Deep learning (DL) algorithms are the state of the art in automated classification of wildlife camera trap images. The challenge is that the ecologist cannot know in advance how many images per ...species they need to collect for model training in order to achieve their desired classification accuracy. In fact there is limited empirical evidence in the context of camera trapping to demonstrate that increasing sample size will lead to improved accuracy. In this study we explore in depth the issues of deep learning model performance for progressively increasing per class (species) sample sizes. We also provide ecologists with an approximation formula to estimate how many images per animal species they need for certain accuracy level a priori. This will help ecologists for optimal allocation of resources, work and efficient study design. In order to investigate the effect of number of training images; seven training sets with 10, 20, 50, 150, 500, 1000 images per class were designed. Six deep learning architectures namely ResNet-18, ResNet-50, ResNet-152, DnsNet-121, DnsNet-161, and DnsNet-201 were trained and tested on a common exclusive testing set of 250 images per class.

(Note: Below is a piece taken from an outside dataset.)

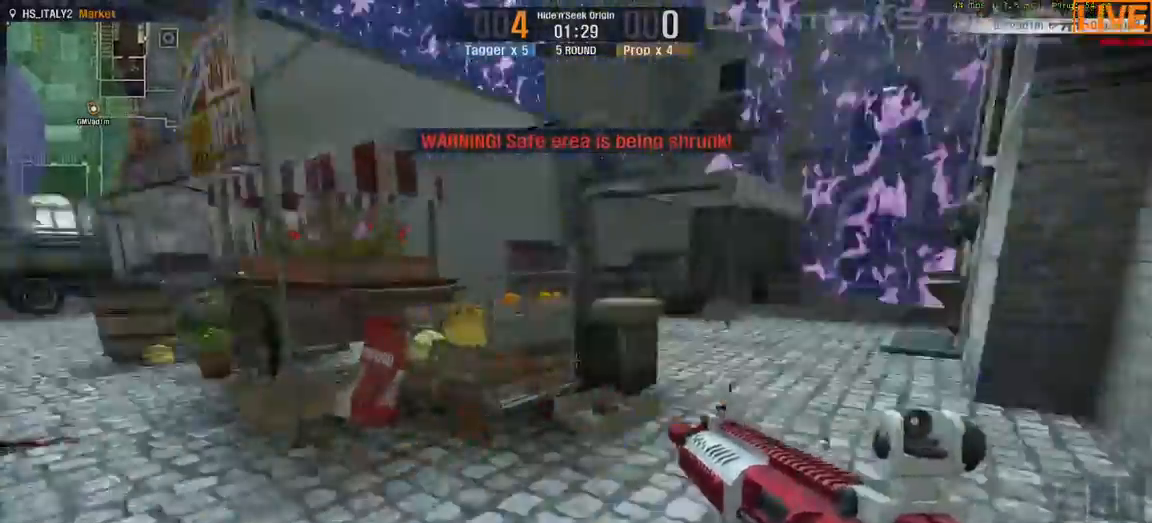
Gameplay with keyboard; each line is a JSON object with the keys held at the frame after it. "events" lists presses ("down") and releases ("up") of ".", "/", "0", "1", "2", "3", "4", "5", "6", "7", "8", "9", "a", "alt_l", "b", "backslash", "backspace", "c", "caps_lock", "comma", "ctrl", "d", "down", "equals", "escape", "f1", "f10", "f11", "f12", "f2", "f3", "f4", "f5", "f6", "f7", "f8", "f9", "g", "h", "i", "j", "k", "l", "lbracket", "left", "m", "minus", "n", "num0", "num1", "num2", "num3", "num4", "num5", "num6", "num7", "num8", "num9", "o", "p", "quote", "r", "rbracket", "return", "right", "s", "semicolon", "shift_l", "shift_r", "space", "super", "t", "tab", "tilde", "u", "up", "v", "w", "x", "y" and "z" between this image and that frame as [ms after this image, input, new state], when the widget could be followed in between. No other keys are recorded. Mouse input is not recorded. Not read: alt_r e f q.
{"keys": []}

The whole experiment was repeated on three similar datasets from Australia, Africa and North America and the results were compared. Simple regression equations for use by practitioners to approximate model performance metrics are provided. Generalized additive models (GAM) are shown to be effective in modelling DL performance metrics based on the number of training images per class, tuning scheme and dataset. Key-words: Camera Traps, Deep Learning, Ecological Informatics, Generalised Additive Models, Learning Curves, Predictive Modelling, Wildlife.